------Quando compulsamos a história Marítima dos Portugueses, na gesta dos "Descobrimentos" que fizeram, somos confrontados com algumas personalidades do mundo da lenda, uns mais conhecidos outro menos, mas figuras usadas para dar mais realce às dificuldades da empresa. É sobre um personagem mítico que hoje pretendo dissertar: O ADAMASTOR! O tal estafermo que houve que levar de vencida para que aqueles bravos que estavam a navegar ao serviço de D. João II levassem por diante as suas importantes missões.
------O Adamastaor é um dos gigantes, filhos da Terra, que se rebelaram contra Zeus. Fulminados por este, ficaram dispersos e reduzidos a meros promontórios, ilhas ou fraguedos. O seu nome surge, certamente, pela primeira vez em Sidónio Apolinário, sendo usado pelo poeta Luis de Camões, n'os Lusíadas - canto V, como o gigante do Cabo das Tormentas (Cabo da Boa Esperança), que afundava as naus, e cuja figura se desfazia em lágrimas, que eram as águas salgadas que banhavam a confluência dos oceanos Atlântico e Índico. O episódio do Adamastor representa, assim, em figuração grandiosa e comovida, a sua oposição à audácia dos navegantes portugueses e a predição da história trágico-marítima que se lhe seguiria. É que para lá do Bojador erguia-se um conjunto de lendas e superstições que a imaginação mitogâmica criara a partir do mundo desconhecido. O marinheiro quatrocentista não podia deixar de sentir o mistério que envolvia tais lendas e cujo medo se transpunha para o Tenebroso cabo.

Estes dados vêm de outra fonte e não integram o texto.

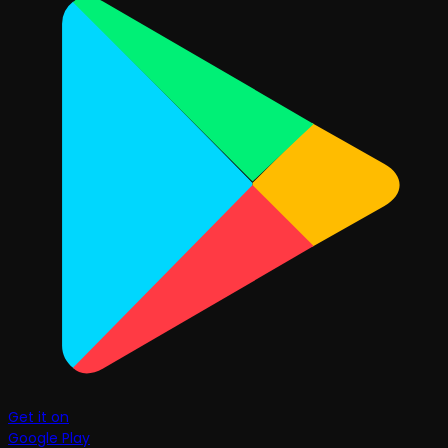
Get it on
Google Play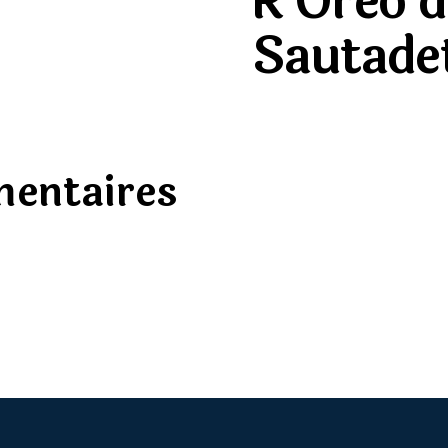
R Oreo 
Sautade
mentaires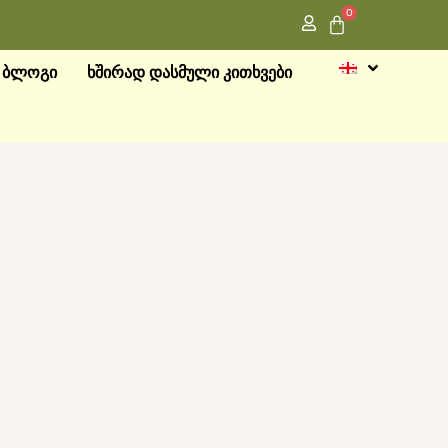
0
ᲑᲚᲝᲒᲘ
ᲮᲨᲘᲠᲐᲓ ᲓᲐᲡᲛᲣᲚᲘ ᲙᲘᲗᲮᲕᲔᲑᲘ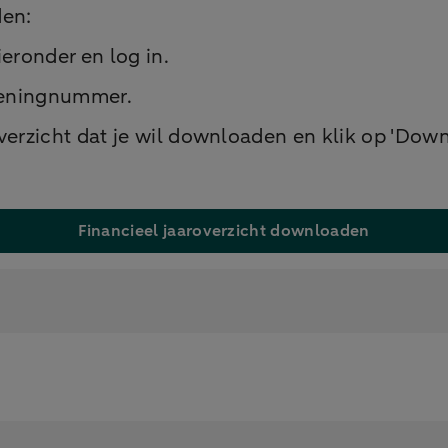
den:
eronder en log in.
keningnummer.
verzicht dat je wil downloaden en klik op 'Down
Financieel jaaroverzicht downloaden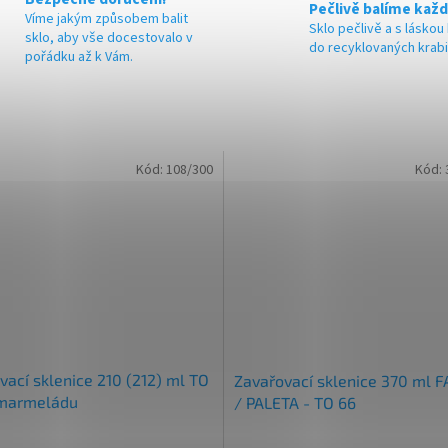
Pečlivě balíme každ
Víme jakým způsobem balit
Sklo pečlivě a s láskou
sklo, aby vše docestovalo v
do recyklovaných krab
pořádku až k Vám.
Kód:
108/300
Kód:
vací sklenice 210 (212) ml TO
Zavařovací sklenice 370 ml 
 marmeládu
/ PALETA - TO 66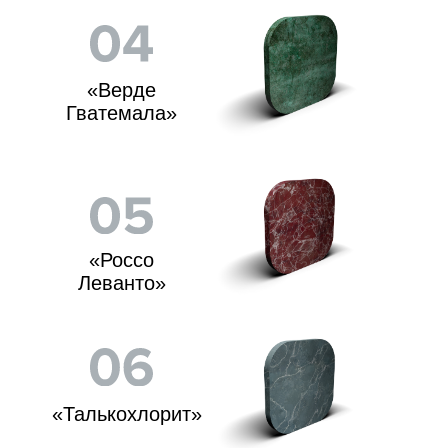
«Пироксенит
Элит»
Любую из понравившихся
моделей печей легко оплатить на
месте и получить ее с доставкой
на дом в кратчайшие сроки.
Студия дизайна банного
интерьера
«Атмосфера»
На территории студии установлены
две модульные бани в натуральную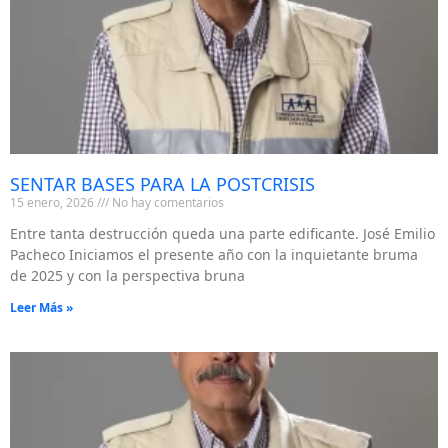
SENTAR BASES PARA LA POSTCRISIS
15 enero, 2026
No hay comentarios
Entre tanta destrucción queda una parte edificante. José Emilio
Pacheco Iniciamos el presente año con la inquietante bruma
de 2025 y con la perspectiva bruna
Leer Más »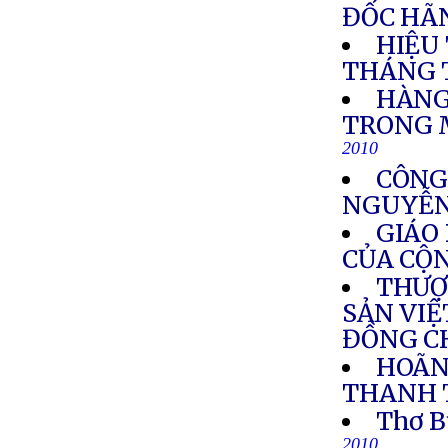
ĐỐC HÃN
HIỆU
THÁNG 
HÀNG
TRONG 
2010
CÔNG
NGUYỄN
GIÁO
CỦA CỘ
THƯỢ
SẢN VIỆ
ĐỒNG C
HOÃN
THANH 
Thơ B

------À custa de uma experimentação contínua, os argonautas Portugueses aprenderam a recusar esses mitos e chegaram com Bartolomeu Dias ao Cabo da Boa Esperança. antiga fama da impossibilidade de navegar e que lhes abria as portas da Índia. Os mares desse Cabo serviram, muitas vezes, de sepultura a naus e a gentes carregadas de riquezas e de desilusões, como que querendo anunciar as profecias do Adamastor:
-----"C'um tom de voz nos fala horrendo e grosso,/Que parece saír do mar profundo./Arrepiam-se as carnes e o cabelo/ A mim e a todos, só de ouvi-lo e vê-lo. (V,40). Aqui espero tomar, se não me engano,/De quem me descobriu suma vingança;/ E não se acabará só nisto o dano./ Naufrágios, perdições de toda a sorte,/Que o menor mal de todos seja a morte. (V,44)/ Eu sou aquele oculto e grande cabo/ A quem chamais vós outros Tormentório/."
------Muito se nos dará agora que houvesse um mito Adamastor, quando nos confrontamos com uma quase condenação daqueles que "deram novos mundos ao mundo", que ousaram e "passaram ainda além da Taprobana"... "em perigos e mil guerras esforçados, mais do que o permitia a força humana"... e "entre gente remota edificaram, novos Reinos, que tanto sublimaram".
------Mudam-se os tempos, mudam-se as vontades, e parece que o Adamastor acabou, agora e finalmente, por vencer o querer daqueles heróicos marinheiros que, outrora, o haviam desafiado e subjugado... e até eram gente de Portugal!